Puis vient le 8 novembre 1972, qui marque la fin du « Procès de Bobigny ». Gisèle Halimi l’a transformé avec détermination en une tribune pour la légalisation de l’avortement. Marie-Claire Chevalier, 17 ans, comparaît pour avoir avorté illégalement après un viol. Delphine Seyrig, Françoise Fabian, ou encore Michel Rocard témoignent à la barre, en soutien. Gisèle Halimi peut aussi compter sur le soutien de son association “Choisir la cause des femmes” créée peu de temps après la publication du Manifeste des 343. “Nous, les femmes, nous ne voulons plus être des serves”, tonne l’avocate. L’adolescente est acquittée. Le procès augure un tournant : les réflexions et les combats féministes sont désormais cristallisés autour d’un événement aussi politique que médiatique. Et les mentalités avancent…

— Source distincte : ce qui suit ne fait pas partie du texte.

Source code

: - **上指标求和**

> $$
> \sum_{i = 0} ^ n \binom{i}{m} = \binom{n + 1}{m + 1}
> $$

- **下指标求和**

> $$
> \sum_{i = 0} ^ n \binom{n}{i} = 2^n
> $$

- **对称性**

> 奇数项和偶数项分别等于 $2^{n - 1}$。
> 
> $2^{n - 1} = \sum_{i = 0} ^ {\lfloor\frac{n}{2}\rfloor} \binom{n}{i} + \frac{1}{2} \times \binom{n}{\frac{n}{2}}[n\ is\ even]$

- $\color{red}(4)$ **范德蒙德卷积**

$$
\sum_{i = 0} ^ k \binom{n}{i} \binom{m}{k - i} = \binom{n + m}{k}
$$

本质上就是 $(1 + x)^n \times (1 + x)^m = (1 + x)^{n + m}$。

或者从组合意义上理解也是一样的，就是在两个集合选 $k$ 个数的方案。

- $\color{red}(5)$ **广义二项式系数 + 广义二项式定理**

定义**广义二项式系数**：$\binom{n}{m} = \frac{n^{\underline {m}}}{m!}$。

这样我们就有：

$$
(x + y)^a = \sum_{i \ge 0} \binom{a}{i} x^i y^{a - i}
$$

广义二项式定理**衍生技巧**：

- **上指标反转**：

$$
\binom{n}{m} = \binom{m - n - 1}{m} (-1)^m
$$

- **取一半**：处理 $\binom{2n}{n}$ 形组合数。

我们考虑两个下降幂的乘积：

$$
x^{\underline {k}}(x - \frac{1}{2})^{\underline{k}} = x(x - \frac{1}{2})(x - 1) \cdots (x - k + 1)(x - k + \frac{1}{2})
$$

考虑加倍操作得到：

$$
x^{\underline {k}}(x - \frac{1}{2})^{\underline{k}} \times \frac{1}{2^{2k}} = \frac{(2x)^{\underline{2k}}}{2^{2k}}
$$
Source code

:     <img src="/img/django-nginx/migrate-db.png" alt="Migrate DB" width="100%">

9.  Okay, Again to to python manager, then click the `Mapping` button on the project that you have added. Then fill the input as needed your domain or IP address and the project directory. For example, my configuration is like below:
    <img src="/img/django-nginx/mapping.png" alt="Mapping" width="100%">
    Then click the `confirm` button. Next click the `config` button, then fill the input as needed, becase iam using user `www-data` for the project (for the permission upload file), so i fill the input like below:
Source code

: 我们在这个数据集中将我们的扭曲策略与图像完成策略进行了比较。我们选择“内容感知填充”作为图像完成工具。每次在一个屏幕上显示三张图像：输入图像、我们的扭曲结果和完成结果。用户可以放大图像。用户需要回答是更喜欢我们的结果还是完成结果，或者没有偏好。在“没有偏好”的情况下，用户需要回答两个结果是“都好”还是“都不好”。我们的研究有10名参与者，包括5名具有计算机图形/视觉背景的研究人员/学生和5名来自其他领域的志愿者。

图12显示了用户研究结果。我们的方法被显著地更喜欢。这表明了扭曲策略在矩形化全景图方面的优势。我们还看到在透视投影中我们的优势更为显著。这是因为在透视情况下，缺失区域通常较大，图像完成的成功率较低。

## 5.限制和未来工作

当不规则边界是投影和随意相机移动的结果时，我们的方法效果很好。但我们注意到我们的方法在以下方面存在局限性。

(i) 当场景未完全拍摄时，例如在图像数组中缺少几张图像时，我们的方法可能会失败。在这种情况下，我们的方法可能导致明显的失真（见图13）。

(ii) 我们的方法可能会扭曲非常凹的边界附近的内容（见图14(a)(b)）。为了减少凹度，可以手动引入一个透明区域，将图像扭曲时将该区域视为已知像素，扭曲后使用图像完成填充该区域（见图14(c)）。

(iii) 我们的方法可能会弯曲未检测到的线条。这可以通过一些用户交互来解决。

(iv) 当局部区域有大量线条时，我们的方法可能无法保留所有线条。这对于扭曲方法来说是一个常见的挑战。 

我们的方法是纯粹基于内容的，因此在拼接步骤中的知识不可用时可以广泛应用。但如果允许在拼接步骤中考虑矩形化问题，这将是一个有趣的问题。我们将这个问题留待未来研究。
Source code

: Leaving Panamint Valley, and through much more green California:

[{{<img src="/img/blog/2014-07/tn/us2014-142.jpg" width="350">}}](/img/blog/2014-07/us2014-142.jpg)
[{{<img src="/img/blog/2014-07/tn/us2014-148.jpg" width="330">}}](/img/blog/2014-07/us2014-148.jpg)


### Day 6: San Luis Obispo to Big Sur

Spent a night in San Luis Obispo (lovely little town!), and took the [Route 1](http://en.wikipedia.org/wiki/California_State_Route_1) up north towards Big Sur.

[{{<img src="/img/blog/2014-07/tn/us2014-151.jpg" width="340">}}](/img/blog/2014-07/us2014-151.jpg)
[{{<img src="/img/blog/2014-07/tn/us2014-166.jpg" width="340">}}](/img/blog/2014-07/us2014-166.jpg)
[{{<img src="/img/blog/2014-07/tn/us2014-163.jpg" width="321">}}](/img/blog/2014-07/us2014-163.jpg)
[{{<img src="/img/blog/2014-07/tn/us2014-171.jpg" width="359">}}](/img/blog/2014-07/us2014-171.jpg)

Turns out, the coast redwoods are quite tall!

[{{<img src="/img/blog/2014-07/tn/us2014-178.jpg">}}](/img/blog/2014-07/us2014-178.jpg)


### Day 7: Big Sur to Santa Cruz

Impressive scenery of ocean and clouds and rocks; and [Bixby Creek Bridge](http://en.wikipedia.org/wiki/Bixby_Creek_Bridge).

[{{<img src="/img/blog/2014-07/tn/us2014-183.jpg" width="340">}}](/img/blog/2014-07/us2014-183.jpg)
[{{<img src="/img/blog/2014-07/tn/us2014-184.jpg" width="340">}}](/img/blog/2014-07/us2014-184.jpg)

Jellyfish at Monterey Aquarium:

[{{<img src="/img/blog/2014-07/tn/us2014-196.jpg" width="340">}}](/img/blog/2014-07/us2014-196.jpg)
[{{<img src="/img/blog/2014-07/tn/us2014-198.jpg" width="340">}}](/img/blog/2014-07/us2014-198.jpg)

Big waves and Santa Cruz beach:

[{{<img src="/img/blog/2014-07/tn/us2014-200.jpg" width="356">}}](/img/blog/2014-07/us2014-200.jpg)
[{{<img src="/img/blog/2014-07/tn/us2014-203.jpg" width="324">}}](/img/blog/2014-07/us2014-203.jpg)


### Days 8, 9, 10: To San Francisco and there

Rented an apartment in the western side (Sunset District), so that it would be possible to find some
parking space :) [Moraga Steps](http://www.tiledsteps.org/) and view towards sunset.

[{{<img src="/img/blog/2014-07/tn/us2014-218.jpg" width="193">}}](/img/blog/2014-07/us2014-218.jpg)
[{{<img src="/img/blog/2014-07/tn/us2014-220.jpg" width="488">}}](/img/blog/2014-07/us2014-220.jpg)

“Je dis aux femmes trois choses : votre indépendance économique est la clé de votre libération. Ne laissez rien passer dans les gestes, le langage, les situations, qui attentent à votre dignité. Ne vous résignez jamais !”, déclarait encore l’année dernière Gisèle Halimi, dans une force de conviction toujours intacte.